Project URL: http://casjobs.sdss.org/casjobs
Project is in year: 1 of 2
Highlights:
The Sloan Digital Sky Survey (SDSS) Catalog Archive Server (CAS) has been serving up data online from the multi-TB SDSS Science Archive since 2003. Our analysis of queries submitted to the SDSS CAS over the past two years reveals a consistent pattern, as we will show with plots of our logging data. Most queries execute in seconds or minutes. However, some queries can take hours or days, either because they require non-index scans of the largest tables, or because they represent very complex aggregations of the data, or because they request very large result sets. These "monster queries" not only take a long time, they also affect response times for everyone else - one or more of them can clog up the entire system. Statistics also suggested that much of the data transfer is unnecessary; users would prefer to store results locally in order to allow further joins and filtering. To address these problems, we developed a multi-server multi-queue batch job submission and tracking system for the CAS called CasJobs. The batch system ensures that the number of resource-intensive queries is well regulated and can be directed to different servers if needed. To allow local analysis, we give users their own personal databases (MyDB) on the server. Users may transfer data to their MyDB, and then perform further analysis before extracting it to their own machine. MyDB tables also provide a convenient way to share results of queries with collaborators without downloading them. CasJobs is built using SOAP XML Web services and has been in operation for over a year now. We are now studying ways to extend CasJobs to the distributed NVO environment. We envisage a distributed system in which multiple nodes form a trusted network (Virtual Organization) and users with an account can access their workbench at any node without needing to register separately. We foresee users having datasets in multiple "spaces" on multiple machines. We have begun to upgrade CasJobs to include repli
cation of user accounts between multiple systems. The next step will be to implement WS-Security within CasJobs. This ties in well with the VO objective of getting WS-Security working for VOSpace.
Revelance to NASA:
The NVO is partly funded by NASA, and several NASA mission archives and data centers contribute to the NVO effort. The distributed batch query system we describe is useful for any distributed archive network. WS-Security and VOSpace will also be crucial technologies for archives supported by NASA. CasJobs/MyDB is also the technology used to enable anonymous importing of user data (DataUpload) into OpenSkyQuery (openskyquery.net), an NVO federated query and cross-matching service.

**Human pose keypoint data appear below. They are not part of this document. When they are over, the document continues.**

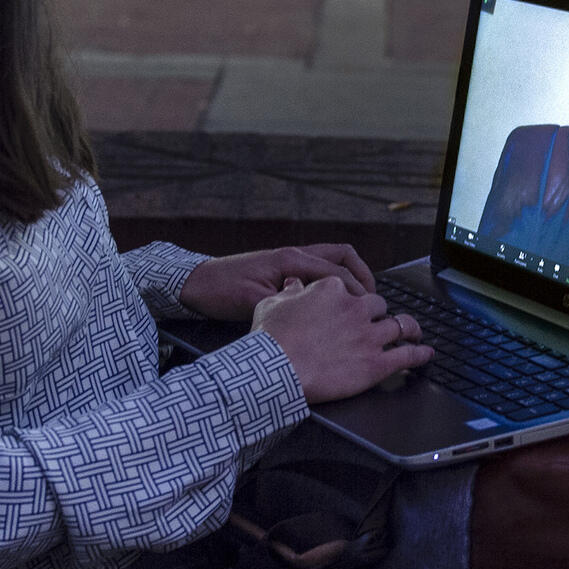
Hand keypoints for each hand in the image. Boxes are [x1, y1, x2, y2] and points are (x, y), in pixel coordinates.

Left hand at [178, 244, 376, 321]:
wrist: (194, 284)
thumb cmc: (220, 292)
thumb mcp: (254, 302)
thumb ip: (288, 304)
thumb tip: (319, 313)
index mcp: (290, 259)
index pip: (338, 271)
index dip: (357, 292)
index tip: (367, 311)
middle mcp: (293, 254)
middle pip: (343, 256)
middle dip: (362, 276)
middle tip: (373, 301)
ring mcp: (288, 260)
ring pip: (332, 261)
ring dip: (349, 278)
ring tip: (360, 301)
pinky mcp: (282, 270)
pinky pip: (318, 270)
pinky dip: (333, 282)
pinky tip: (333, 303)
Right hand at [252, 277, 430, 403]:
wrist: (276, 369)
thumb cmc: (271, 338)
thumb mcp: (272, 304)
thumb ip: (288, 292)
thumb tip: (295, 283)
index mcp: (332, 291)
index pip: (350, 290)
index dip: (351, 300)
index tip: (350, 309)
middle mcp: (355, 309)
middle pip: (378, 306)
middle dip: (380, 314)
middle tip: (382, 321)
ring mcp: (369, 336)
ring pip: (399, 326)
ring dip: (410, 329)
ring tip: (415, 332)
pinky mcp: (376, 364)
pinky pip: (407, 356)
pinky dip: (420, 354)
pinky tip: (426, 354)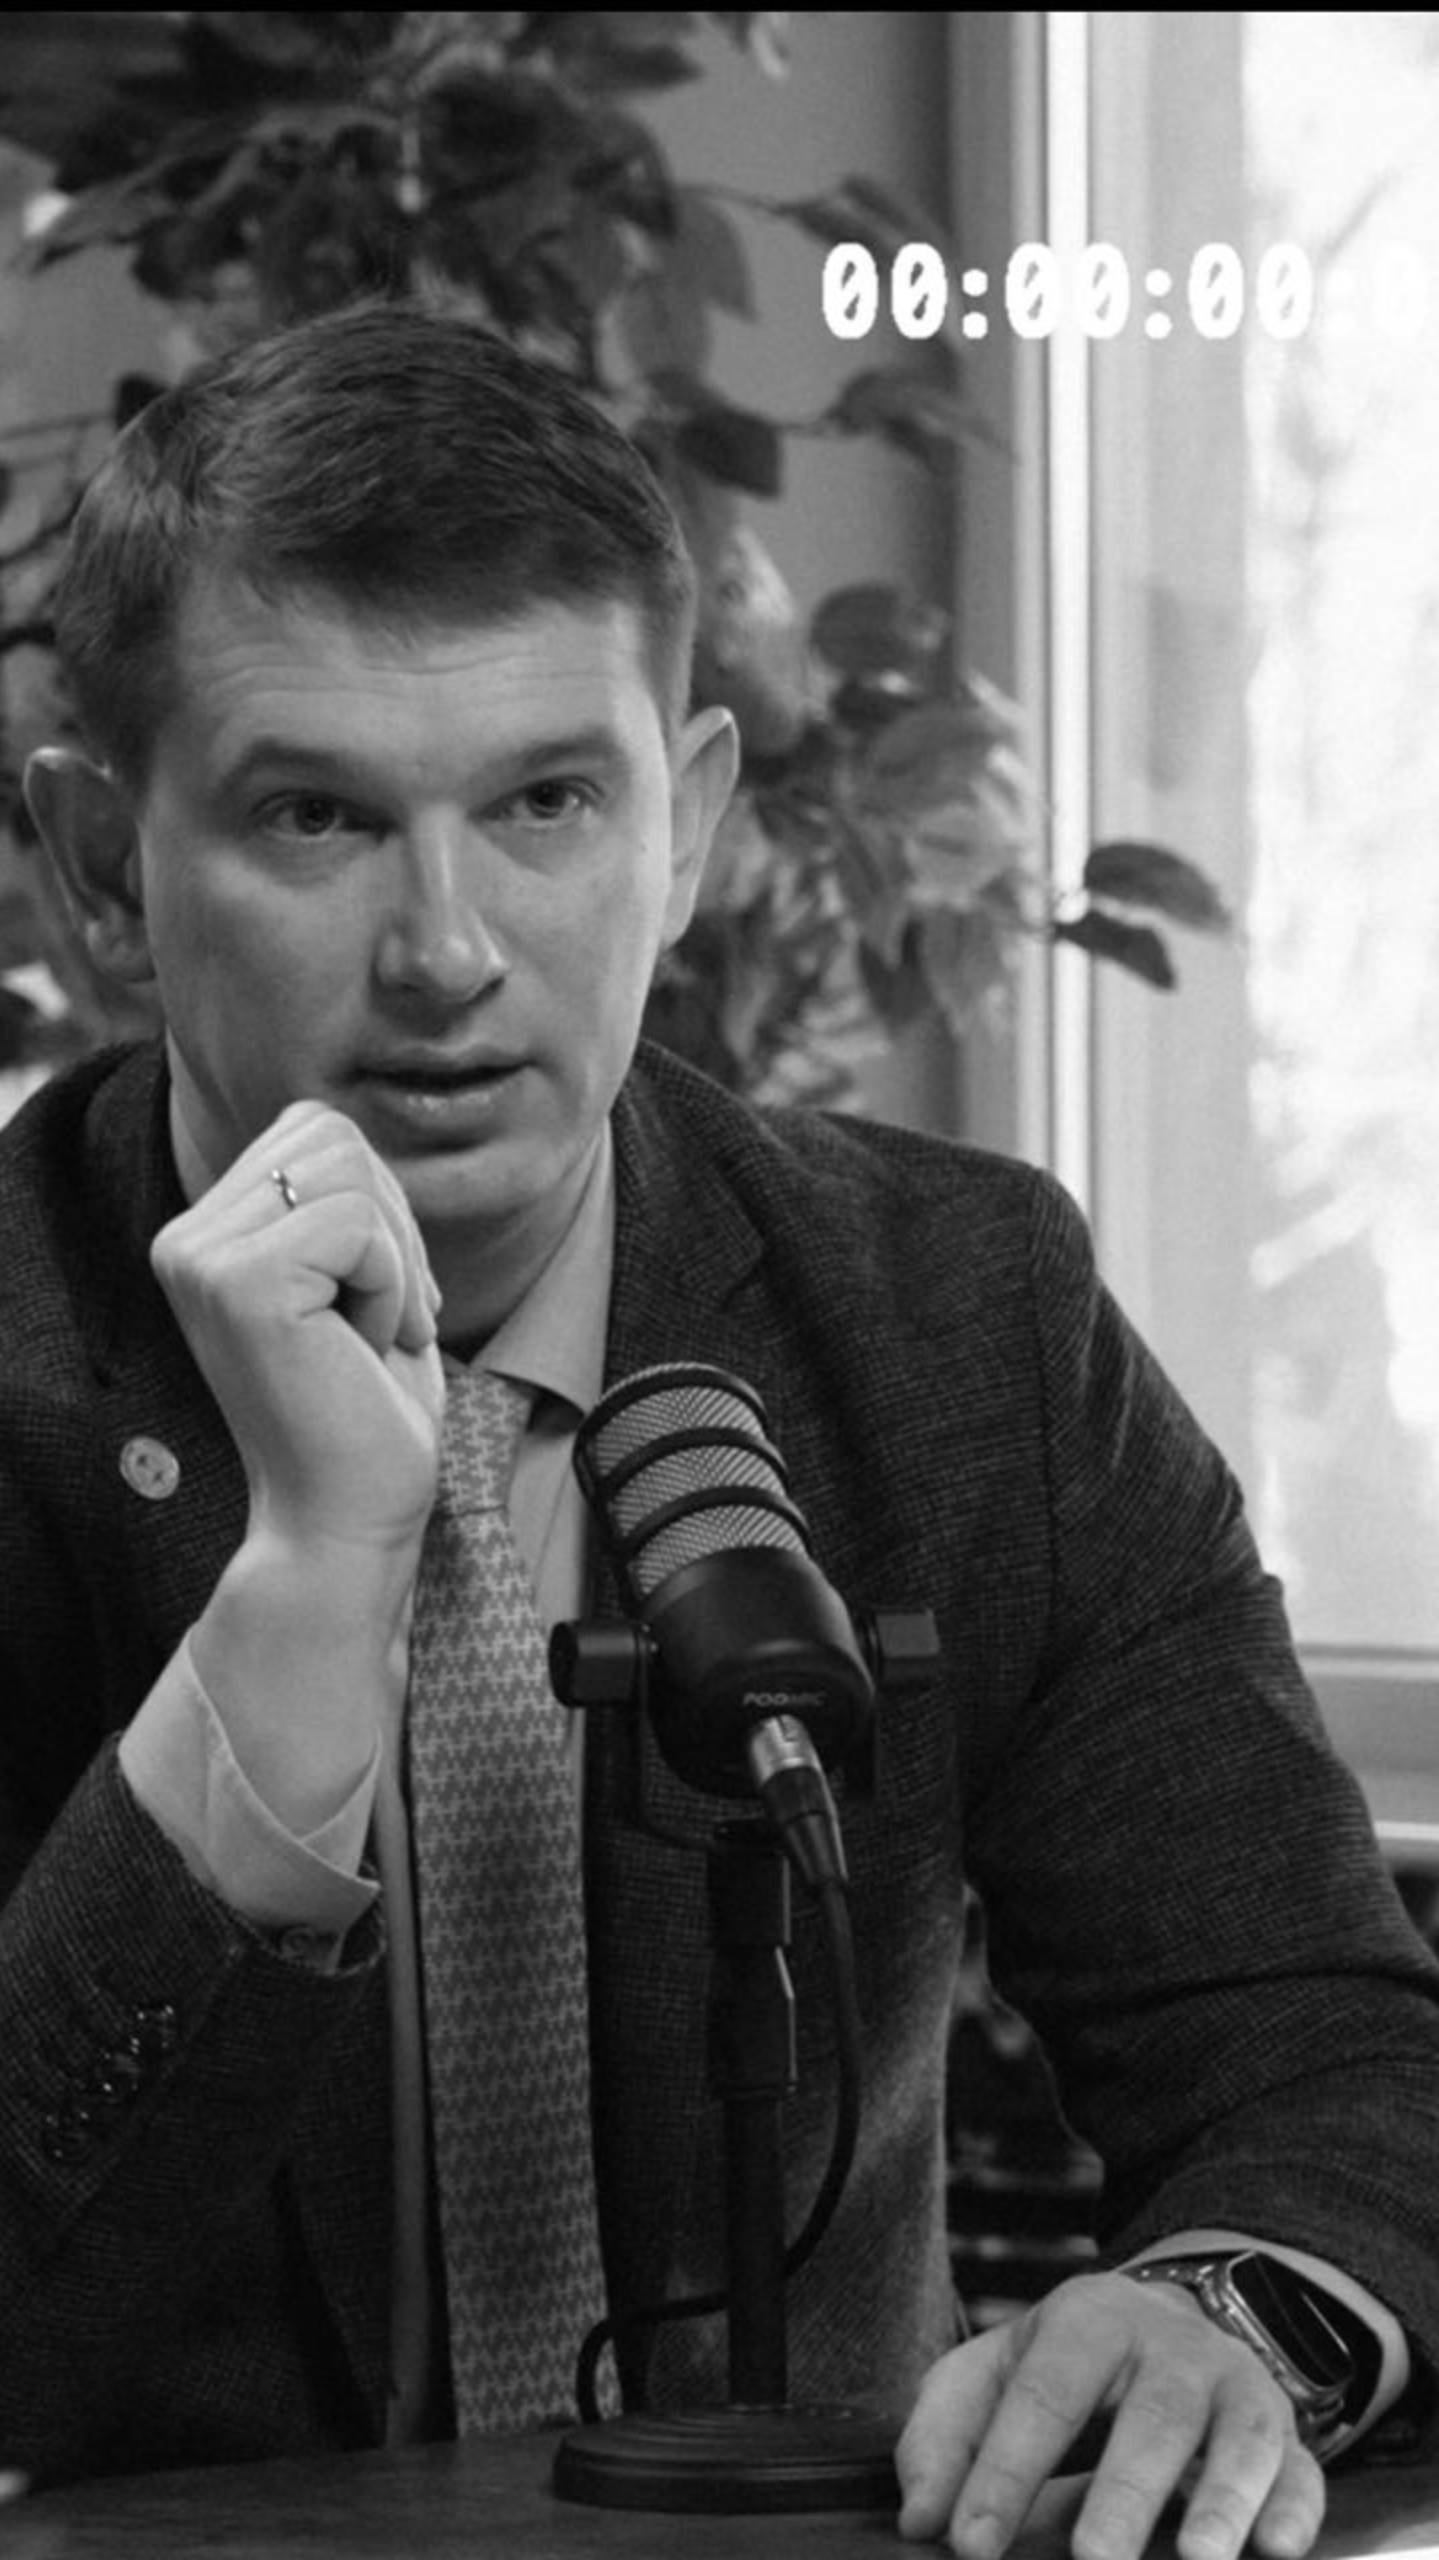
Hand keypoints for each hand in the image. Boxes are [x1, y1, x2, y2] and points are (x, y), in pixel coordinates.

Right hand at [151, 1105, 447, 1824]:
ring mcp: (203, 1259)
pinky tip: (364, 1352)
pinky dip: (391, 1287)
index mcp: (205, 1233)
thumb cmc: (367, 1411)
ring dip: (394, 1261)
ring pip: (350, 1172)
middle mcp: (186, 1239)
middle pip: (333, 1136)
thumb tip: (343, 1128)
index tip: (379, 1298)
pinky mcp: (241, 1285)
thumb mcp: (355, 1280)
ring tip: (366, 1338)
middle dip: (393, 1226)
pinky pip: (360, 1225)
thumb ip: (338, 1200)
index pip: (318, 1131)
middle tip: (379, 1322)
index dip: (381, 1205)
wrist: (348, 1519)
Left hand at [895, 2272, 1324, 2559]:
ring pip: (1239, 2438)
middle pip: (1150, 2418)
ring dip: (1223, 2502)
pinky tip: (1277, 2551)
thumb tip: (922, 2517)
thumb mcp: (992, 2372)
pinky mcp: (1286, 2436)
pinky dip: (1295, 2512)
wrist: (1165, 2322)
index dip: (1006, 2470)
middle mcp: (1171, 2347)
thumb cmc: (1061, 2367)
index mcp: (1088, 2321)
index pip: (1044, 2395)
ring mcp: (1236, 2388)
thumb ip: (944, 2437)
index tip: (971, 2544)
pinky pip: (1303, 2470)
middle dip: (1123, 2494)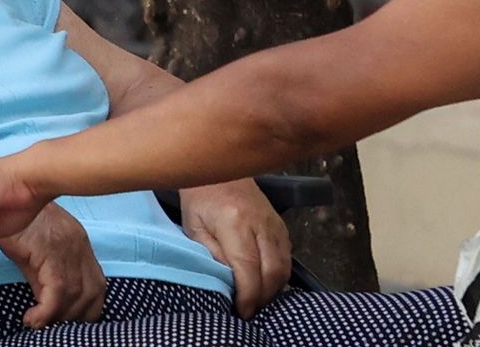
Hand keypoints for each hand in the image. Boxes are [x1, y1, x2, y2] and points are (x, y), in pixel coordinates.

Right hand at [0, 204, 105, 326]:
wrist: (0, 197)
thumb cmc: (12, 222)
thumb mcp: (33, 254)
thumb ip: (44, 278)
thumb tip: (48, 306)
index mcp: (79, 243)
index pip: (98, 285)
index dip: (87, 308)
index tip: (69, 320)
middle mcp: (79, 246)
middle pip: (93, 293)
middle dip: (75, 317)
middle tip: (52, 326)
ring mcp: (67, 249)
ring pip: (76, 297)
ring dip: (58, 318)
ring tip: (38, 324)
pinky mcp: (50, 254)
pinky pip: (58, 293)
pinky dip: (46, 313)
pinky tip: (32, 318)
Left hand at [178, 180, 291, 317]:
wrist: (219, 167)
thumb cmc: (200, 197)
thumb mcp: (194, 227)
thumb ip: (211, 255)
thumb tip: (229, 283)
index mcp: (235, 222)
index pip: (248, 268)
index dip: (248, 295)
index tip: (241, 312)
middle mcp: (260, 223)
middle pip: (272, 271)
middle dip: (262, 298)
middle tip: (248, 311)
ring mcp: (274, 223)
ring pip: (284, 266)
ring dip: (272, 289)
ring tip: (255, 300)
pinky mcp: (280, 224)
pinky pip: (286, 256)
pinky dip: (278, 275)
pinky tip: (264, 283)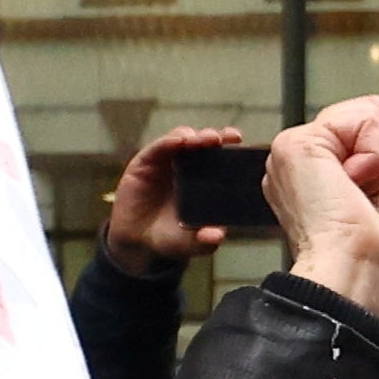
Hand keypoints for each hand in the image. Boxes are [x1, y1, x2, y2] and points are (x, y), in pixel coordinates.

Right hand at [101, 125, 233, 272]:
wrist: (138, 242)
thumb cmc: (172, 238)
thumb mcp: (191, 242)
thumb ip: (205, 240)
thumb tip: (217, 235)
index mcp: (207, 179)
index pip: (223, 157)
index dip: (231, 147)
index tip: (239, 141)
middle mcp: (190, 165)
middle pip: (205, 142)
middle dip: (216, 136)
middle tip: (224, 138)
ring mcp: (168, 161)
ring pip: (184, 138)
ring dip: (195, 136)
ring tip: (203, 140)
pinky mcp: (146, 161)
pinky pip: (159, 146)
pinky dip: (169, 141)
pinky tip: (178, 141)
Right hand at [258, 90, 378, 306]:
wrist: (353, 277)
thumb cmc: (369, 261)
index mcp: (310, 179)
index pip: (354, 131)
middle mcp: (296, 164)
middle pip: (358, 117)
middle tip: (371, 193)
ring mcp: (290, 152)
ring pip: (361, 117)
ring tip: (361, 193)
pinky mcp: (295, 145)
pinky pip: (360, 122)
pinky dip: (375, 155)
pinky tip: (355, 184)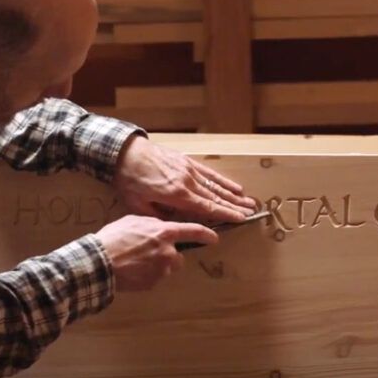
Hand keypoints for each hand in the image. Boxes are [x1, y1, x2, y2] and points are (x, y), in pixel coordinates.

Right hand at [95, 215, 217, 290]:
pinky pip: (155, 279)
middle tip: (147, 253)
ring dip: (158, 266)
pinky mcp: (153, 284)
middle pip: (178, 256)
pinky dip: (147, 276)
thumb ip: (152, 224)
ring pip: (167, 268)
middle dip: (168, 255)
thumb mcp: (134, 221)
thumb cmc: (114, 238)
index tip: (214, 238)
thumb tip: (159, 228)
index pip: (193, 232)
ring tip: (136, 262)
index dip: (206, 235)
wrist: (99, 262)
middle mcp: (169, 252)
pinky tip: (133, 271)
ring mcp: (162, 270)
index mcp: (165, 233)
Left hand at [113, 136, 256, 222]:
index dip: (226, 214)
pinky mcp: (187, 161)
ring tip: (249, 201)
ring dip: (234, 194)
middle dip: (235, 206)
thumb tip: (176, 225)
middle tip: (252, 213)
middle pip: (216, 196)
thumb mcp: (138, 205)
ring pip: (216, 185)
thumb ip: (159, 217)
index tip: (240, 219)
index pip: (207, 208)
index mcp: (176, 195)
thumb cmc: (129, 180)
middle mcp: (187, 182)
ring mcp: (189, 170)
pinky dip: (223, 180)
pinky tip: (234, 186)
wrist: (125, 152)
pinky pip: (209, 173)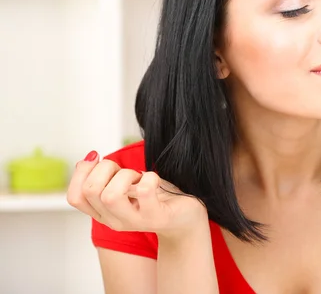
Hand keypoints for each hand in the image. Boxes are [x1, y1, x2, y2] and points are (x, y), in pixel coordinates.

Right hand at [67, 150, 208, 240]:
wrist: (185, 216)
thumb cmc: (155, 195)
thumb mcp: (124, 185)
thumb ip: (105, 176)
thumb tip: (87, 159)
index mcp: (104, 213)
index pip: (75, 197)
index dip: (82, 172)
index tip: (98, 159)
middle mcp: (115, 220)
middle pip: (91, 191)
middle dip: (106, 169)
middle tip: (125, 170)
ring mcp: (135, 221)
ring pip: (111, 195)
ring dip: (126, 175)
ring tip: (139, 177)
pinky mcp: (156, 216)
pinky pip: (144, 191)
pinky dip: (148, 177)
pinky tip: (154, 180)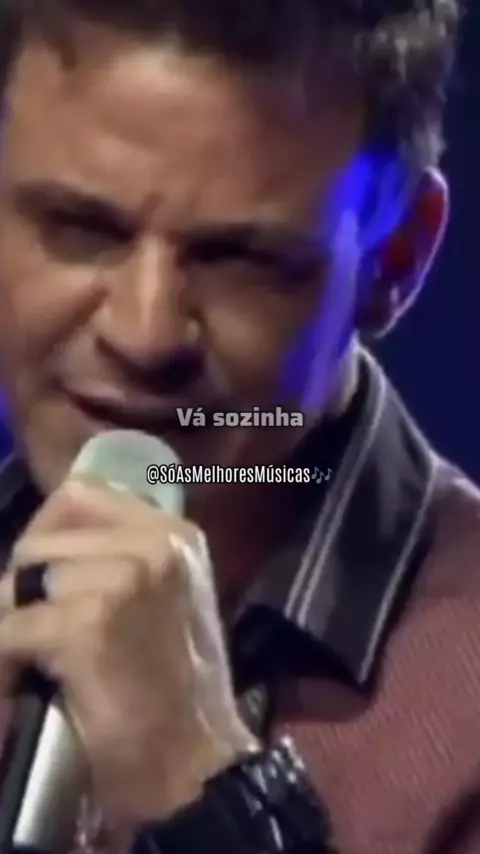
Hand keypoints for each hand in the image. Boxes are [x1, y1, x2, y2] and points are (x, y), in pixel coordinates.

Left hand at [0, 478, 257, 822]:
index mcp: (173, 534)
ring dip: (14, 623)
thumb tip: (45, 548)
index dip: (47, 532)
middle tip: (38, 633)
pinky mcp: (88, 622)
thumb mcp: (164, 599)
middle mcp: (154, 545)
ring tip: (34, 659)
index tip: (43, 577)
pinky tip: (29, 681)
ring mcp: (123, 579)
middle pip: (42, 540)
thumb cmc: (175, 686)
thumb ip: (116, 558)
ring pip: (23, 580)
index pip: (79, 495)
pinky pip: (11, 626)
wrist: (193, 764)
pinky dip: (6, 658)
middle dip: (26, 587)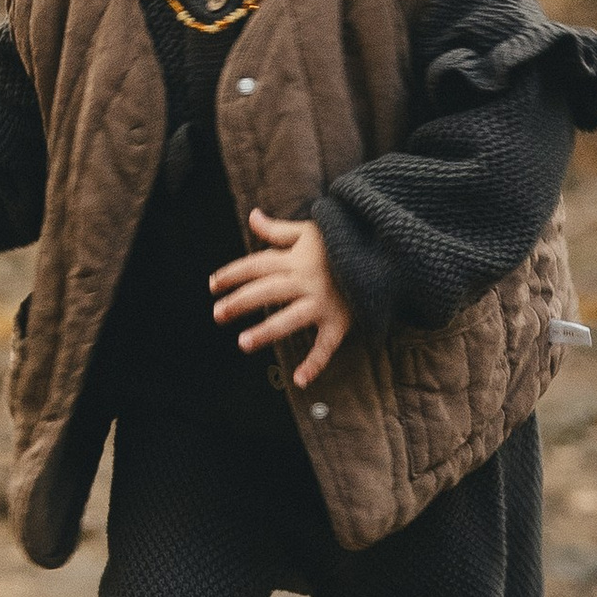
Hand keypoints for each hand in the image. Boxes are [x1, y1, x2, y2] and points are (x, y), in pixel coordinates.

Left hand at [210, 207, 350, 391]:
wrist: (384, 251)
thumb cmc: (343, 241)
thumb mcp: (310, 231)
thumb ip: (278, 230)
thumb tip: (252, 216)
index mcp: (296, 259)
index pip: (256, 265)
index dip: (232, 274)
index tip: (212, 285)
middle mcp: (306, 280)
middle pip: (267, 291)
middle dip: (240, 302)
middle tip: (217, 314)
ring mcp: (323, 302)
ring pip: (290, 318)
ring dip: (266, 331)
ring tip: (243, 343)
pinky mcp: (340, 321)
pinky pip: (326, 345)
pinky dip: (315, 363)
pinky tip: (299, 379)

Application to NASA AMission and Programs:
Other than SDSS, CasJobs will soon be adapted for the GALEX science archive to handle intensive queries.
Tracking:
We maintain detailed weblogs and services logs for CasJobs that record every query submitted to the system.
Upcoming Plans:
We have begun to upgrade CasJobs to include replication of user accounts between multiple systems. The next step will be to implement WS-Security within CasJobs. This ties in well with the VO objective of getting WS-Security working for VOSpace. In the long run, we plan to integrate MyDB with MySpace and possible SRB (Storage Resource Broker). This will require integration of WS-Security with VOStore (which is a major hurdle).